DO THIS:
Copy, unchanged, the lines from the one holding "sample entry 2.58" through the last line below, with both of those lines included.

(Extracted records)
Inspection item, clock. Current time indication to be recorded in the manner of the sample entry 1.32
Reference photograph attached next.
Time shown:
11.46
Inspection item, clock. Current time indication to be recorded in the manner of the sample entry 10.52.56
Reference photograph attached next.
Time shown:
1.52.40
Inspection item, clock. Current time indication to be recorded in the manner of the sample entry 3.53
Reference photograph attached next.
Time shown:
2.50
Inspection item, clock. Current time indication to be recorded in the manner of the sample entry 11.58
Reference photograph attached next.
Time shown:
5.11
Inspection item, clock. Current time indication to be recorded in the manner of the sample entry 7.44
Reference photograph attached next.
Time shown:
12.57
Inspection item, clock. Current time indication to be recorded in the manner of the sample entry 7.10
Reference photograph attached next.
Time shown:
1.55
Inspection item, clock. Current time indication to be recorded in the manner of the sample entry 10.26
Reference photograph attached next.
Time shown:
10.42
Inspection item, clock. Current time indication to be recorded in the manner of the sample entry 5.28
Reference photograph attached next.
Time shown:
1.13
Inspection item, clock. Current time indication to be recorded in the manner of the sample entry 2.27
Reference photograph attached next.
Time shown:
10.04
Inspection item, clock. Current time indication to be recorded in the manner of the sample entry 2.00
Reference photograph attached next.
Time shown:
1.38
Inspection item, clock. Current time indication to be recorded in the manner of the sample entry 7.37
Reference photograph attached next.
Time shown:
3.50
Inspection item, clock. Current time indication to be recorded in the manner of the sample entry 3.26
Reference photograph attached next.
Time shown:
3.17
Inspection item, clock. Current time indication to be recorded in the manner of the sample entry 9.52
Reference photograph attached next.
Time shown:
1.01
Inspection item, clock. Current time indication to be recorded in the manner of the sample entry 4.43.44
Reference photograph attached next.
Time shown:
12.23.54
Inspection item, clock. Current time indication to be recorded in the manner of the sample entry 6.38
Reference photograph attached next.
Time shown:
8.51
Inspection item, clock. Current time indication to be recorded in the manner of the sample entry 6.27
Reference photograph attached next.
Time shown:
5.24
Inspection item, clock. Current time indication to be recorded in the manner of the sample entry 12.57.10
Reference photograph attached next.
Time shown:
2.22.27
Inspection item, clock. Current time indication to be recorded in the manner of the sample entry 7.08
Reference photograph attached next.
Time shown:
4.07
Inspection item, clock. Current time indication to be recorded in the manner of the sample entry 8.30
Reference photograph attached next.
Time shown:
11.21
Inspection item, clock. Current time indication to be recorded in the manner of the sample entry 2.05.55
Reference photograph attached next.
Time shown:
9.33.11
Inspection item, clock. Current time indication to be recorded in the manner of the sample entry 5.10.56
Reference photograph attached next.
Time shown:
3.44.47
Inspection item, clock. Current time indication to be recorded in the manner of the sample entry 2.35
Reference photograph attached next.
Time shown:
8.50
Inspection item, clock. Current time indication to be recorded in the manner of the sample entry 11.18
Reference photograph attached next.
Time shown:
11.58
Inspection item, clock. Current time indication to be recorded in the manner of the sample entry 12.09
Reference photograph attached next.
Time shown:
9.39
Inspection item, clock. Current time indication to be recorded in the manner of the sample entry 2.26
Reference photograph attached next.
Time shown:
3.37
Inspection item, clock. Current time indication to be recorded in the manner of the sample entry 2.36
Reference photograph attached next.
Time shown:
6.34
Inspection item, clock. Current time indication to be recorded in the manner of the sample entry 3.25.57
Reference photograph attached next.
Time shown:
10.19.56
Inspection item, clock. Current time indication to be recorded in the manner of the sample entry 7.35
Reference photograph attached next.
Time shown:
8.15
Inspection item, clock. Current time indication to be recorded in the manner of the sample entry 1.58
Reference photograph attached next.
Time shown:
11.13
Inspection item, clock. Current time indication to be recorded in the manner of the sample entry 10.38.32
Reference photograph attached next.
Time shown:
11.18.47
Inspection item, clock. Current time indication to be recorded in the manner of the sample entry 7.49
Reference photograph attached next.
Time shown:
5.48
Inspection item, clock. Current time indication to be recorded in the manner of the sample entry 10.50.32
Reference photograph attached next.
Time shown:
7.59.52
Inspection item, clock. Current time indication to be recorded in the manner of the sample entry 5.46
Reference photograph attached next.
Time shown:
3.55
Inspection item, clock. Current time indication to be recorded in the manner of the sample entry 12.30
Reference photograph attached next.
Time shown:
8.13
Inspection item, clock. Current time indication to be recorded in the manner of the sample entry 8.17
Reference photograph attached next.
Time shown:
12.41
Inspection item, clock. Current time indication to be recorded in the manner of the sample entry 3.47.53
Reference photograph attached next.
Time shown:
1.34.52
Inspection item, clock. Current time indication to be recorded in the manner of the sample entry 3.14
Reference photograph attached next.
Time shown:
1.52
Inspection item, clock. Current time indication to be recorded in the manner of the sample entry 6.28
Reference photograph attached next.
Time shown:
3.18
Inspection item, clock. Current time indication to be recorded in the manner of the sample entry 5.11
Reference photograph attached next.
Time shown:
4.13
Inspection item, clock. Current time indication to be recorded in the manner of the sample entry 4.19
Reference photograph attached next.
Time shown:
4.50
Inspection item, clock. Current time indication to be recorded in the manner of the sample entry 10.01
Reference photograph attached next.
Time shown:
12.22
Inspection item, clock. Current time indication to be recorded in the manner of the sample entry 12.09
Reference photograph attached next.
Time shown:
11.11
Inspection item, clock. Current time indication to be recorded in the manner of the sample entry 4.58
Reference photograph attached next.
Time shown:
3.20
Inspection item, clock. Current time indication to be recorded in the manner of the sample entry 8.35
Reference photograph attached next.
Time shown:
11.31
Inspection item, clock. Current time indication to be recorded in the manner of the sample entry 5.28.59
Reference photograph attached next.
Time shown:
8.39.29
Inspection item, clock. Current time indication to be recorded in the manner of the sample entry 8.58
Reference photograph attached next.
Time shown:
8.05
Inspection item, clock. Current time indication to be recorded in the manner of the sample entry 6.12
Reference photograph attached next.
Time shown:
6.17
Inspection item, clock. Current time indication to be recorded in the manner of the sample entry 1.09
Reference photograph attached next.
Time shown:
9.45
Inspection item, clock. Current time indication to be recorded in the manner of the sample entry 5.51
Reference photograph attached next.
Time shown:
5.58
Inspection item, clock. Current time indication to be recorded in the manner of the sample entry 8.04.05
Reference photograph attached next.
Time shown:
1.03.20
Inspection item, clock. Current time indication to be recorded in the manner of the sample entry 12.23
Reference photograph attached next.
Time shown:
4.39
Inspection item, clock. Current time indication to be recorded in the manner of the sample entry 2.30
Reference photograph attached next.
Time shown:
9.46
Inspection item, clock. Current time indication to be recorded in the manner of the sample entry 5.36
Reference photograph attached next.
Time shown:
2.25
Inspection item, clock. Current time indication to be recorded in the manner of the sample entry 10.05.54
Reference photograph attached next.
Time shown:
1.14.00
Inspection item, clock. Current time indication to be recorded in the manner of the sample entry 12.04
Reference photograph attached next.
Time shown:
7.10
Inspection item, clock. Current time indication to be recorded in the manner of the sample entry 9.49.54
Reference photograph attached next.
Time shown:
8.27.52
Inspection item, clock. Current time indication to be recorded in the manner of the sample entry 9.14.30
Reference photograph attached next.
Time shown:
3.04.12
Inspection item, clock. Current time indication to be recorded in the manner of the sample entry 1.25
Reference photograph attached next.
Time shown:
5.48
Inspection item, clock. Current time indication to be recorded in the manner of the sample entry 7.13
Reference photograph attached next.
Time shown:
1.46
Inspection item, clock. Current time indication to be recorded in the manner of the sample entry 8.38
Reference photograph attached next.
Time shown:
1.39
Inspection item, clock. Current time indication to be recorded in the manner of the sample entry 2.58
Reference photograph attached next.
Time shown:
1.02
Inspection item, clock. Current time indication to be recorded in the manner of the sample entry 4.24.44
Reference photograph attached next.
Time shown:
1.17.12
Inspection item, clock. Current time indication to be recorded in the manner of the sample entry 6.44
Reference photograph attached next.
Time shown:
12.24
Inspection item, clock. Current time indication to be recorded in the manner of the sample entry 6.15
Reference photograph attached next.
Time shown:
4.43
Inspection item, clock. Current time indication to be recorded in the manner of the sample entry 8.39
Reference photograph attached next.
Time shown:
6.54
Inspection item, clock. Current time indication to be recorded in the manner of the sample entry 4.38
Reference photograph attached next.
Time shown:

SOLUTION TO THIS TASK:
Inspection item, clock. Current time indication to be recorded in the manner of the sample entry 2.58
Reference photograph attached next.
Time shown:
1.02
Inspection item, clock. Current time indication to be recorded in the manner of the sample entry 4.24.44
Reference photograph attached next.
Time shown:
1.17.12
Inspection item, clock. Current time indication to be recorded in the manner of the sample entry 6.44
Reference photograph attached next.
Time shown:
12.24
Inspection item, clock. Current time indication to be recorded in the manner of the sample entry 6.15
Reference photograph attached next.
Time shown:
4.43
Inspection item, clock. Current time indication to be recorded in the manner of the sample entry 8.39
Reference photograph attached next.
Time shown:
6.54
Inspection item, clock. Current time indication to be recorded in the manner of the sample entry 4.38
Reference photograph attached next.
Time shown:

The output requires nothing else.